Rachel Reeves’s Tax Treachery Will Cost Us All

Rachel Reeves’s tax treachery will cost us all

REEM IBRAHIM

The pre-Budget speculation continues. How on earth is Rachel Reeves going to find £30 billion without breaking the manifesto pledge?

In her speech earlier this week, which in itself was rather unprecedented, Reeves set the stage for tax rises that would, probably, break the pledge. Page 21 of the Labour Party manifesto last summer read:

The Conservatives have raised the tax burden to a 70-year high. We will ensure taxes on working people are kept as low as possible. Labour will not increase taxes on working people, which is why we will not increase National Insurance, the basic, higher, or additional rates of Income Tax, or VAT.

These were very specific promises, and have not left Reeves with many options. She hiked employers’ national insurance contributions, which, along with the minimum wage increases and the incoming Employment Rights Bill, had some pretty disastrous effects on the labour market.

The Bank of England published its Decision Maker Panel survey in September, which surveys Chief Financial Officers from small, medium and large UK businesses. Firms reported that the NIC hike did mean they had to employ fewer people, and for those that were already employed, slower wage growth.

The proof is in the numbers. The estimated number of vacancies fell by 9,000 in July to September 2025. According to the ONS, average wage growth was down from 4.8% to 4.7% over the three months to July.

So far, the impact of Reeves’s tax hikes (combined with other bad policies) has made the fiscal situation even worse. The result has been fewer jobs, lower wages, and in the long run, slower economic growth.

But we still have a fiscal deficit of about 5.1% of GDP. Instead of spending cuts, which is what should be done, Reeves has reportedly informed the spending watchdog that she intends to raise income tax in the upcoming budget.

According to reports, the Treasury is considering a 2p rise in income tax.

Given instruction:
Please state what rise in income tax the Treasury is reportedly considering, according to the article on Rachel Reeves's tax plans.

(Stored items)

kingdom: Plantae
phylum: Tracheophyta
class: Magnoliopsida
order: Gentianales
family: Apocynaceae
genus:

Problem solution:
A 2p rise in income tax.